There is an old tale that tells of a woman who wanted to find the meaning of life. She set about discovering it by reading everything she thought would be relevant to this mission. She studied history, philosophy, psychology and religion. Dissatisfied that she had learned enough, the woman entered into a series of spiritual practices that were intended to help the inquirer’s quest. She practiced yoga, she did breathing exercises, she fasted, chanted, meditated, memorized scripture verses, drew mandalas and walked labyrinths.
But still, she felt she had not grasped life’s essential meaning. And so the woman placed all her possessions in storage and set off on a pilgrimage to far-off places. Africa, South America, Australia, Antarctica and India were among her stops. Along the way she heard of a man who lived in Nepal who was renowned for his great wisdom and insight. “Surely this man will be able to tell me the meaning of life,” the woman thought.

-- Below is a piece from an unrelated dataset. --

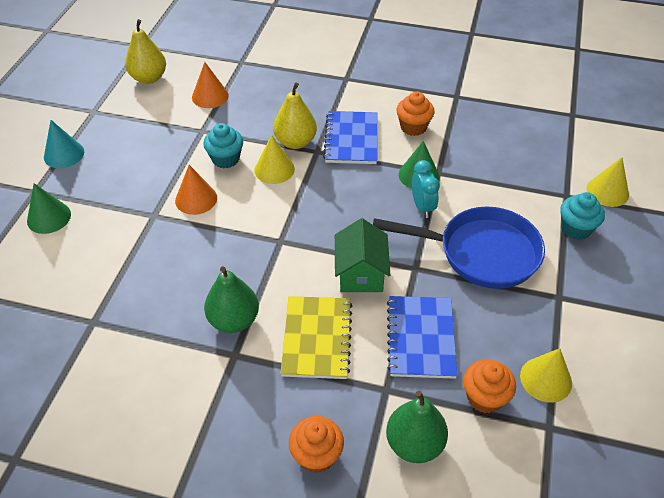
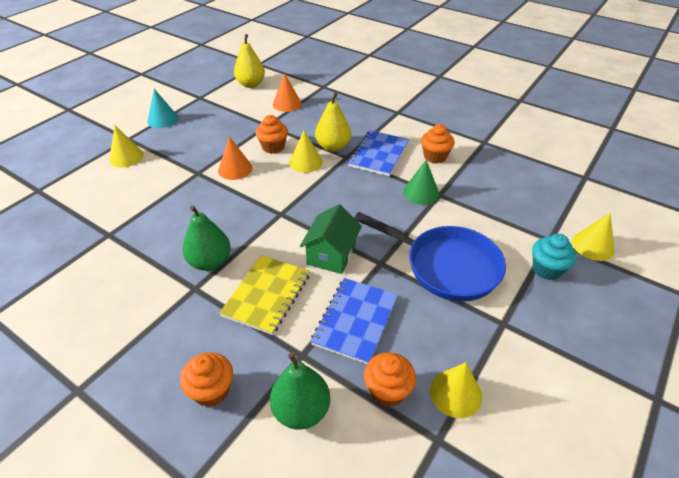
camera: 20 degrees right, 5 degrees down
(49, 217) = (126, 157): green cone -> yellow cone
(225, 159) = (273, 147): turquoise cupcake -> orange cupcake
(422, 207) = (411, 217): turquoise clock -> none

So setting a new course, she trekked deep into the Himalayas until she reached the little hut where the man lived. She knocked excitedly at the door and when the door opened she blurted, “I have come halfway around the world to ask you one question. What is the meaning of life?”
“Please come in and have some tea,” the hut’s occupant responded. “But I don’t want tea,” she said, “I just want an answer. I want to know the meaning of life!” However, the woman agreed to enter the hut and share tea with the wise man. Slowly and methodically the man brewed the tea as all the while the woman told him of the lectures she had attended, the places she had traveled, and the books she had read in her quest to find meaning.
Finally the man placed a cup in her hand and started to pour the tea. The woman scarcely noticed what he was doing, as she was still talking. But when the cup was entirely full, the hot tea began to overflow onto the woman’s hand. “What are you doing?” she yelled. “Can’t you see the cup is full? There’s no more room!” “Just so,” the man said. “You’ve come here wanting something from me,” he continued, “but what am I to do? There’s no more room in your cup. Come back when you are empty, and then we’ll talk.”
That clever little tale is a favorite of ours. It stands as a helpful warning to us that when we get too full of ourselves – of all we think we know, of all our supposed achievements, of all our little triumphs – we may actually be in danger of missing the greatest opportunities just waiting to come our way.
Many Christian mystics and sages across the years have advocated a practice that may seem to those of us with full lives to be a very strange and foreign idea. They suggest that we empty ourselves. Only by running on empty, they say, do we remain open to receiving the goodness, the grace, the wisdom and the spirit of God.
So why not try it? Try letting a little of yourself drain away, and allowing something more meaningful and sustaining to pour in.